EXERCISE 1: According to the passage on advanced glycation end-products, what kind of compounds can inhibit the oxidative and carbonyl stress associated with AGEs?
EXERCISE 2: Reproduce word for word the section of the passage on advanced glycation end-products that starts at the words "During the current" and stops after "are presented below.".

TEXT FOR ANALYSIS:

----

AGE formation and accumulation have been implicated as a major factor in the development of diabetic complications, atherosclerosis, Alzheimer’s disease, and the normal aging process [21]. Linked to the process of AGE formation, lipoxidation reactions, oxidative and carbonyl stress should also be given as much attention where their tight association is now being increasingly reported [22]. Thus, AGE formation and AGE-protein cross-link formation should not be the only target for therapeutic interventions. Highly reactive carbonyl intermediates responsible for the formation of AGEs and advanced lipoxidation end-products (ALEs) should also be targeted. As formation of these end-products involves a complexity of pathways and reactions, inhibitors that react with each step and intermediate products should be evaluated. Another factor to be considered is the fact that glycoxidized proteins generate reactive oxygen species (ROS) and induce oxidative stress through the reaction with receptor for advanced glycation end-products (RAGEs). Also, ROS are generated by other reactions in the cascade of AGE formation such as methylglyoxal (MGO) and Schiff’s base pathways leading to lipoxidation and oxidative damage. Therefore, strategies such as suppression of receptor signaling pathways (e.g. RAGE antagonists), and the use of antioxidants should be targeted. AGEs being complex and having a variety of cross-links, the development of inhibitors and AGE breakers might be difficult. Nonetheless, oxidative and carbonyl stress associated with AGEs can be inhibited by compounds having both metal chelating and carbonyl scavenging properties [23]. Unfortunately, from a large number of naturally occurring and synthetic compounds reported as AGE inhibitors, only the mechanism of action of a few compounds have been studied extensively. Unraveling the mechanism(s) of action of these inhibitors is essential for understanding the roles of AGE in the pathogenesis of a number of age-related chronic diseases and to design more effective therapeutic strategies for these diseases in the future [23].

During the current study, we focused our efforts to evaluate effective anti-glycation as well as antioxidant ability of extracts of culinary herbs and spices with the objective to be incorporated as therapeutic strategy in diabetes control and prevention. Our main approach was to screen a number of natural products. Furthermore, the purpose of this study was also to investigate the antioxidant activity of some local herbs and spices in order to evaluate the scientific basis of their potential therapeutic application as traditional medicine. All the herbs and spices tested in this study showed antioxidant activities. Based on the screening studies, the most promising compounds were selected to conduct further studies. Some of these results are presented below.

----

[Items listed in a dataset]
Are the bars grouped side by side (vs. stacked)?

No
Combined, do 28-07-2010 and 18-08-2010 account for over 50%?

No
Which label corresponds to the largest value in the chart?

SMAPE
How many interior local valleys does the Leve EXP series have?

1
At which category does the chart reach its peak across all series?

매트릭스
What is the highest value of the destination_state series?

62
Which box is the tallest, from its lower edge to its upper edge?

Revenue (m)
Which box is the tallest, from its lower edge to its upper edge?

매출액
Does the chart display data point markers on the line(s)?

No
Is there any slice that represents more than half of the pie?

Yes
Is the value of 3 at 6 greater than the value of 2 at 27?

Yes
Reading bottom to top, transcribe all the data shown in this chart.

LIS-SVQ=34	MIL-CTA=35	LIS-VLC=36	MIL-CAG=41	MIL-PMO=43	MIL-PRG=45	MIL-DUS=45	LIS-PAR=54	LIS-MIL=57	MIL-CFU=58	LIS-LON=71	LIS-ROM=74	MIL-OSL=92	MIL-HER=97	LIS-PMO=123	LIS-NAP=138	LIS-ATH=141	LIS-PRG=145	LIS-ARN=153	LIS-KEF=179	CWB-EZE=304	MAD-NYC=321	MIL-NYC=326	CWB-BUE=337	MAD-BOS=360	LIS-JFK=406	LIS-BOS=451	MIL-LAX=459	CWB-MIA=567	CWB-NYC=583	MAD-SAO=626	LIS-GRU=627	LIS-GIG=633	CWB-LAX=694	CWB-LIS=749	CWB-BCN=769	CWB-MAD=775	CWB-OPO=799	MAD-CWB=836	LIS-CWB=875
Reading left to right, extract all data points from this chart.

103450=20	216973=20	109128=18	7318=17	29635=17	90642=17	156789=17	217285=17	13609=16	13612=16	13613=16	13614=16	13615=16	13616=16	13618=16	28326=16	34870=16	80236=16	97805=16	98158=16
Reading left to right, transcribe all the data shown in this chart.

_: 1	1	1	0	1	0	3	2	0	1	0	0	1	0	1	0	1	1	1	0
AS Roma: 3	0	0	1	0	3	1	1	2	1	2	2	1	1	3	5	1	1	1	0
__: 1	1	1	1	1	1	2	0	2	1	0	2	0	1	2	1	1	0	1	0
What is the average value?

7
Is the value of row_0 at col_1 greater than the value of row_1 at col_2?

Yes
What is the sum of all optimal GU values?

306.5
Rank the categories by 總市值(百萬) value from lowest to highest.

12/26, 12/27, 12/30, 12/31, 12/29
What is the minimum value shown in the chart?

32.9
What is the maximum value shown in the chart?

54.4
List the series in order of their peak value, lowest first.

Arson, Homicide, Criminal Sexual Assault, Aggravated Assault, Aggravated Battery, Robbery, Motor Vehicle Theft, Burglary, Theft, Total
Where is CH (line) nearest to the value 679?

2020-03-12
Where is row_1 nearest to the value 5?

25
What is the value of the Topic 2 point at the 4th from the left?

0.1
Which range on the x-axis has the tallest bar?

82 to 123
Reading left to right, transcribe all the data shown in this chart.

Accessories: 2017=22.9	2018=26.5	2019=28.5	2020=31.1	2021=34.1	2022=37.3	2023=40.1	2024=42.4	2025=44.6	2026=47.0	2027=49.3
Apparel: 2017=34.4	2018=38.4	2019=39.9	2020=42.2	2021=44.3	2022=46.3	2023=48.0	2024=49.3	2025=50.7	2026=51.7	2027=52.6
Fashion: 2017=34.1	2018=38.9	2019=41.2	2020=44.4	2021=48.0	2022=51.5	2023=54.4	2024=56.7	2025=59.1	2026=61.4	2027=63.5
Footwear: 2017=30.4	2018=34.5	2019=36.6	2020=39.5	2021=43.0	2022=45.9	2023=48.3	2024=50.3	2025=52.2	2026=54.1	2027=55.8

----

SOLUTION 1: Compounds having both metal chelating and carbonyl scavenging properties.

SOLUTION 2:
During the current study, we focused our efforts to evaluate effective anti-glycation as well as antioxidant ability of extracts of culinary herbs and spices with the objective to be incorporated as therapeutic strategy in diabetes control and prevention. Our main approach was to screen a number of natural products. Furthermore, the purpose of this study was also to investigate the antioxidant activity of some local herbs and spices in order to evaluate the scientific basis of their potential therapeutic application as traditional medicine. All the herbs and spices tested in this study showed antioxidant activities. Based on the screening studies, the most promising compounds were selected to conduct further studies. Some of these results are presented below.